1. ITV Report

"The smells of Easter" - A message from the Bishop of Durham

The Right Revd Paul Butler, Bishop of Durham has issued an Easter message talking about the smells of Easter, those that remind us of people, places and events.

Right Revd Paul Butler, Bishop of Durham Credit: THE CHURCH OF ENGLAND DIOCESE OF DURHAM

'It smells wonderful' were the words uttered as the aroma of the Sunday roast hit us when we opened the front door.

It's horrible when we are so full of cold that we can't smell. Smell matters; aromas remind us of people, of places and of events. We like to smell nice. Our region used to be filled with the smells of coal and heavy industry alongside those of farming. There are smells that I associate with Easter.

I love the smell of the spices in Hot Cross Buns. Really good chocolate smells wonderful, as well as tasting good.

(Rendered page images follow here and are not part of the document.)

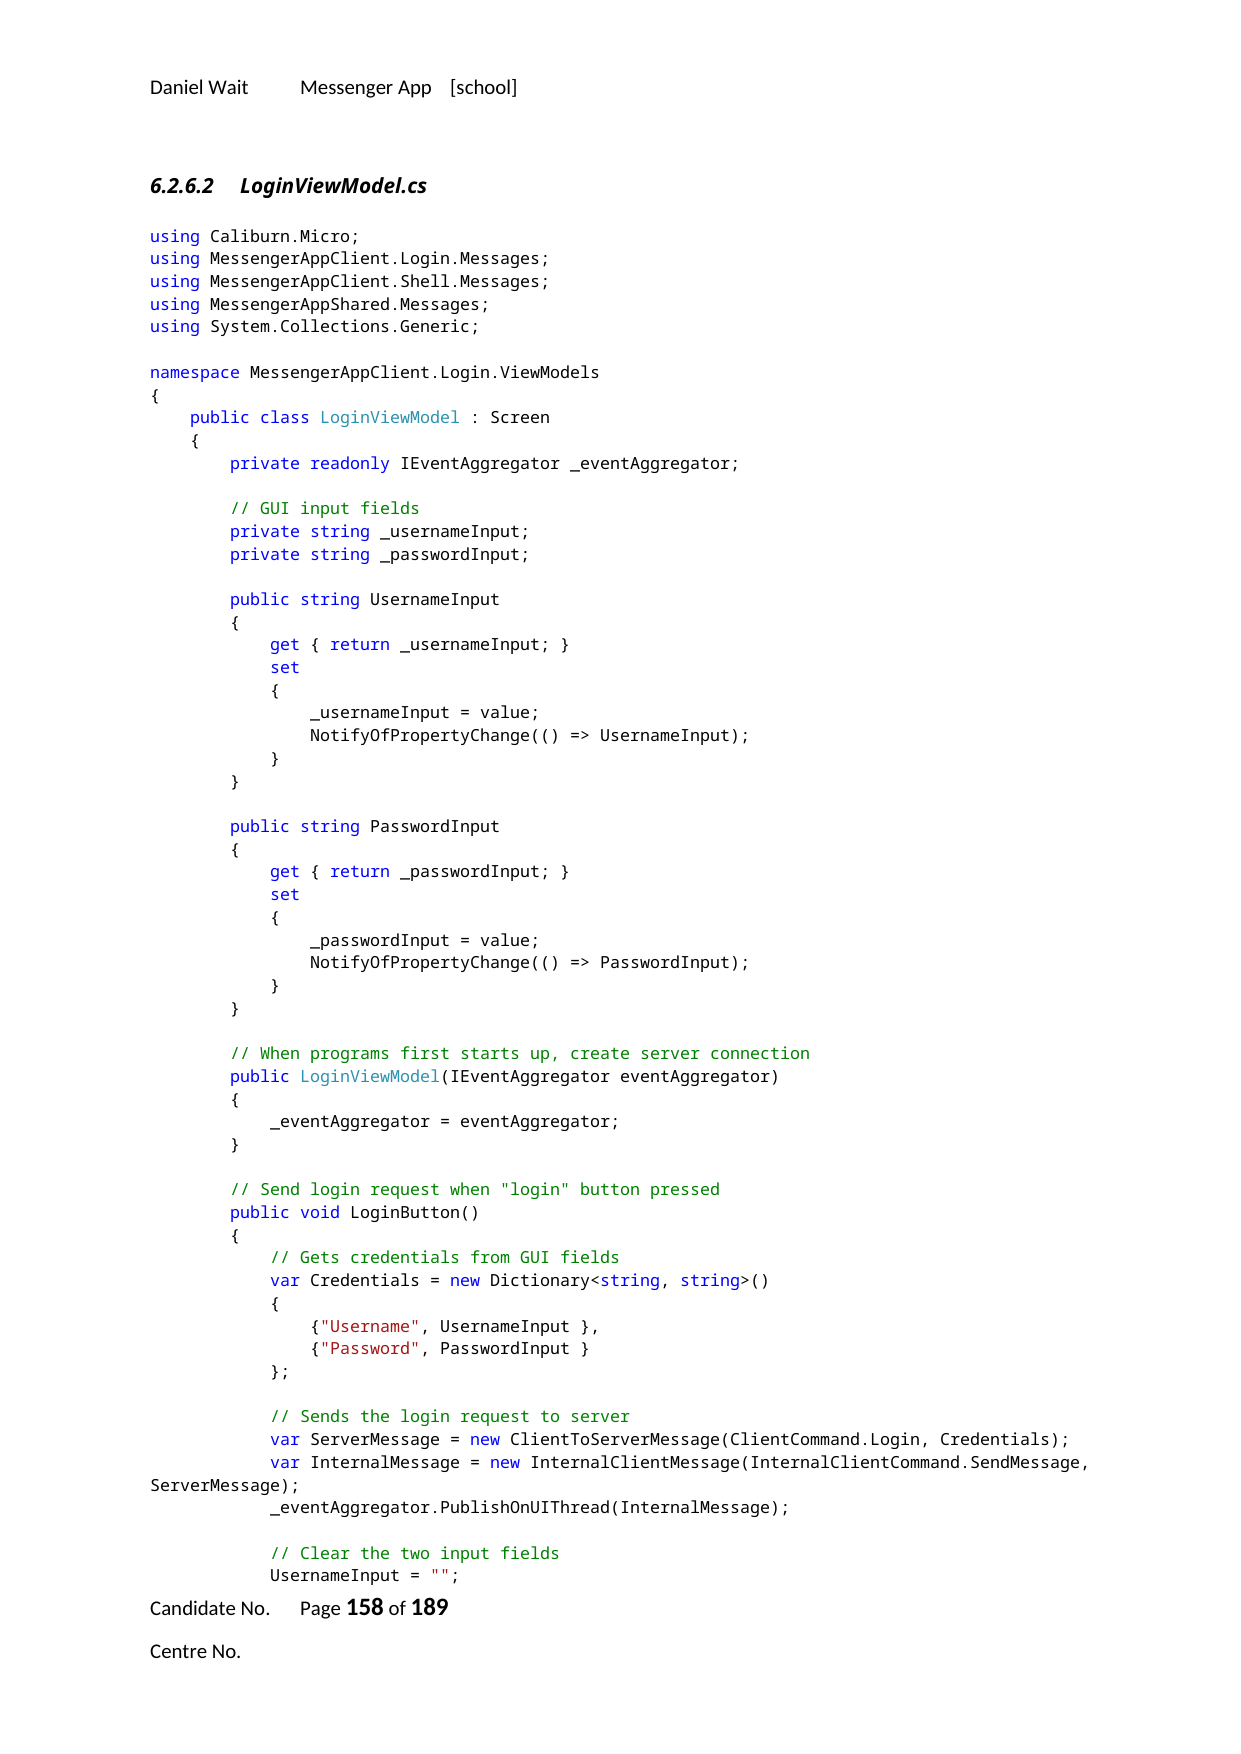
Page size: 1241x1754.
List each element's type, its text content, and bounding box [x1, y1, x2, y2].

text { [150, 1292, 1090, 1314]
text { [150, 678, 1090, 701]
text using MessengerAppClient.Shell.Messages; [150, 270, 1090, 292]
text using MessengerAppClient.Login.Messages; [150, 247, 1090, 270]
text // Gets credentials from GUI fields [150, 1246, 1090, 1269]
text } [150, 1133, 1090, 1155]
text set [150, 656, 1090, 678]
text } [150, 747, 1090, 769]
text // GUI input fields [150, 497, 1090, 519]
text // Sends the login request to server [150, 1405, 1090, 1428]
text { [150, 383, 1090, 406]
text }; [150, 1360, 1090, 1382]
text } [150, 974, 1090, 996]
text public string UsernameInput [150, 588, 1090, 610]
text private string _passwordInput; [150, 542, 1090, 565]
text set [150, 883, 1090, 906]
text NotifyOfPropertyChange(() => UsernameInput); [150, 724, 1090, 747]
text public LoginViewModel(IEventAggregator eventAggregator) [150, 1064, 1090, 1087]
text { [150, 610, 1090, 633]
text var InternalMessage = new InternalClientMessage(InternalClientCommand.SendMessage, ServerMessage); [150, 1451, 1090, 1496]
text } [150, 769, 1090, 792]
text using Caliburn.Micro; [150, 224, 1090, 247]
text UsernameInput = ""; [150, 1564, 1090, 1587]
text _passwordInput = value; [150, 928, 1090, 951]
text var ServerMessage = new ClientToServerMessage(ClientCommand.Login, Credentials); [150, 1428, 1090, 1451]
text using System.Collections.Generic; [150, 315, 1090, 338]
text // Clear the two input fields [150, 1541, 1090, 1564]
text public string PasswordInput [150, 815, 1090, 837]
text private string _usernameInput; [150, 519, 1090, 542]
text _eventAggregator.PublishOnUIThread(InternalMessage); [150, 1496, 1090, 1519]
text get { return _passwordInput; } [150, 860, 1090, 883]
text // Send login request when "login" button pressed [150, 1178, 1090, 1201]
text var Credentials = new Dictionary<string, string>() [150, 1269, 1090, 1292]
text public void LoginButton() [150, 1201, 1090, 1223]
text // When programs first starts up, create server connection [150, 1042, 1090, 1064]
text {"Username", UsernameInput }, [150, 1314, 1090, 1337]
text _usernameInput = value; [150, 701, 1090, 724]
text namespace MessengerAppClient.Login.ViewModels [150, 361, 1090, 383]
text { [150, 1223, 1090, 1246]
text using MessengerAppShared.Messages; [150, 292, 1090, 315]
subtitle LoginViewModel.cs [150, 171, 1090, 199]
text private readonly IEventAggregator _eventAggregator; [150, 451, 1090, 474]
text { [150, 906, 1090, 928]
text { [150, 429, 1090, 451]
text } [150, 996, 1090, 1019]
text _eventAggregator = eventAggregator; [150, 1110, 1090, 1133]
text { [150, 1087, 1090, 1110]
text public class LoginViewModel : Screen [150, 406, 1090, 429]
text get { return _usernameInput; } [150, 633, 1090, 656]
text {"Password", PasswordInput } [150, 1337, 1090, 1360]
text { [150, 837, 1090, 860]
text NotifyOfPropertyChange(() => PasswordInput); [150, 951, 1090, 974]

And then for me there is the smell of scented oil poured on the heads of those I confirm at the dawn service in Durham Cathedral.

It is this last smell that takes me back into the Easter story itself. During his last few days Jesus spent the day in Jerusalem teaching but each evening he went out to stay with his friends in the village of Bethany. On one evening Mary, the sister of Martha and Lazarus did something that was unexpected, and which scandalised Jesus' disciples. She took a jar of expensive perfume and poured it out on Jesus head and feet. The whole house was filled with the aroma. It was like she had taken a whole large bottle of Chanel and in one go used the whole bottle. It was extravagant. It was an act of love. Whilst Jesus' disciples all thought about how the money it was worth could have been used to help the poor Jesus welcomed it as a love token ahead of his death. Somehow Mary, unlike almost everyone else, had some sense of the imminence of Jesus' death. Jesus interpreted it as his being anointed ready for burial.

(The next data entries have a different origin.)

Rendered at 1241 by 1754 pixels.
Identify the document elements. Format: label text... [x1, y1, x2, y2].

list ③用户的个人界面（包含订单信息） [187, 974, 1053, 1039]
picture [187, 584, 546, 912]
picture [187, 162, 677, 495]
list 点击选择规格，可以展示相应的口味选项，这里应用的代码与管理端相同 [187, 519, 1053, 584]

The quantity was so great that it might be that as he hung on the Cross something of that aroma, now mixed with sweat, blood and dust, was still in his hair and still rising from his feet. The aroma still spoke to him.

Jesus' burial had to be rushed at the end of the Friday. So as soon as the sabbath was over some of the women closest to Jesus went to the tomb carrying more anointing oil and spices ready to finish the burial rites. They wanted the body to smell good. This too was to be an act of love for the one who had taught them, led them, freed them, and forgiven them. The one in whom they had found life and hope had been taken but they were determined to pay their last respects well. They never got to use those oils and spices on Jesus' body for the body had gone. Jesus was risen.

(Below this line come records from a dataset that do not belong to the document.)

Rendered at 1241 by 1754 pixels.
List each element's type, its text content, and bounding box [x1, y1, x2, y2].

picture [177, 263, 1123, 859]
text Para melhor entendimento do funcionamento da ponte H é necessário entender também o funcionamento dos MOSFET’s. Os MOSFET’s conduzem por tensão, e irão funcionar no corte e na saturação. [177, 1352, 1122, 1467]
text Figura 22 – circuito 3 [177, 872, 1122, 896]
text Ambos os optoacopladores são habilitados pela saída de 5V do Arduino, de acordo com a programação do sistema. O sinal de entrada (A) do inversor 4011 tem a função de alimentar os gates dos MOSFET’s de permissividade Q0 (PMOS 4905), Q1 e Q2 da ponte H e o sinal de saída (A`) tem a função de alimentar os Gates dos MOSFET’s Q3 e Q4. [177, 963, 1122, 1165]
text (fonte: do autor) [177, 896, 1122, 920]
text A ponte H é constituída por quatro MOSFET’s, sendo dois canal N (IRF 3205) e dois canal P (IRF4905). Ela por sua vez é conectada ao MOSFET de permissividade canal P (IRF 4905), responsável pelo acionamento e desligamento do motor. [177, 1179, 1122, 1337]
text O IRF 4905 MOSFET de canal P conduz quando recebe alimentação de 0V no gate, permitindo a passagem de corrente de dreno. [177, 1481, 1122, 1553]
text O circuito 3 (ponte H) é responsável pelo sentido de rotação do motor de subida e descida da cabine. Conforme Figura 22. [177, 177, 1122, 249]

Jesus' death, his giving up of his life for us all, is the most extravagant love gift the world has ever known. Like the perfume poured out he poured out his life in love for us all, to bring us back into friendship with God.

It is this extravagance of love that I reflect on this Easter. We all need to know that we are loved, loved extravagantly. We all need to be people who love extravagantly. In an era when we hear so much about austerity, about reducing and cutting we need to smell the joy and life of abundance, generosity and extravagance. Love which gives and gives and gives again. Love towards those in deepest need in our world, whether they be asylum seekers and refugees, the severely disabled, those caught up in violence or trapped in abusive relationships, we need to recover the place and value of generosity and extravagance. We need to smell the aroma of God's love and let it bring us to life.